In the London Review of Books of December 15th Bernard Becker gives an account of his arrest in Weimar in 1965 after the Stasi had tracked him down as the man who had defaced a stamp featuring the head of party boss Walter Ulbricht affixed to a letter sent to a friend. Becker, who was eighteen at the time, was convicted of Staatsverleumdung, that is slander of the state, an offence against paragraph 220 of the Criminal Code. Though his eight-month jail sentence was suspended, he was expelled from his college architecture course and never returned.

Werner’s story prompted a letter from Jim Smyth, who also spent time in Berlin in the 1960s. He was lodging at the time in the West but at weekends would cross over to the East and stay on the sofa of a family he had befriended. At nights he would sometimes go to a dive bar in Prenzlauer Berg (now a fashionable and largely gentrified area), where initially he was treated with suspicion. Was he a Stasi spy? Perhaps, so many people were; but the Belfast accent didn’t seem to fit with this possibility. Eventually he was accepted by some of the bar’s patrons and one night one of them asked him to go outside with him. To fight? For sex? No, so that he could tell him a joke.

This granny writes a letter to her daughter in Dresden and goes to the post office for a stamp. Gets the stamp but it won’t stick to the letter. [Walter Ulbricht’s face was on all the stamps.] Back she goes to the desk. ‘This stamp won’t stick,’ she says. ‘Don’t be stupid of course it does,’ says the post office official. ‘You must be spitting on the wrong side.’

Bonus joke from Brian Earls: A guide is showing a group around a Soviet art gallery.
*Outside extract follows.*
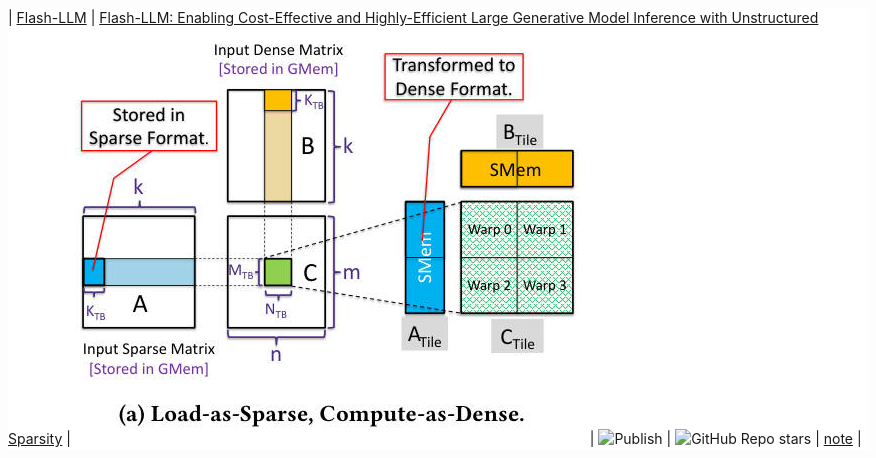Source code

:| [Flash-LLM](./meta/2024/flash_llm.prototxt) | [Flash-LLM: Enabling Cost-Effective and Highly-Efficient Large Generative Model Inference with Unstructured Sparsity](https://arxiv.org/abs/2309.10285) | ![cover](./notes/2024/flash_llm/cover.jpg) | ![Publish](https://img.shields.io/badge/2024-VLDB-A52A2A) | ![GitHub Repo stars](https://img.shields.io/github/stars/AlibabaResearch/flash-llm) | [note](./notes/2024/flash_llm/index.md) |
She pauses before a painting of a bed, in which two pairs of feet are visible, announcing: “This is called Lenin in London.” One of the visitors points to a pair of feet and asks: “Whose are they?” “That’s Nadezhda Konstantinovna [Lenin’s wife, Krupskaya].” “And who’s that?” the visitor inquires, pointing to the second pair. “That’s Felix Edmundovich [Dzerzhinsky, head of the Cheka secret police].” “And where is Lenin?” asks the visitor. “Lenin is in London,” replies the guide.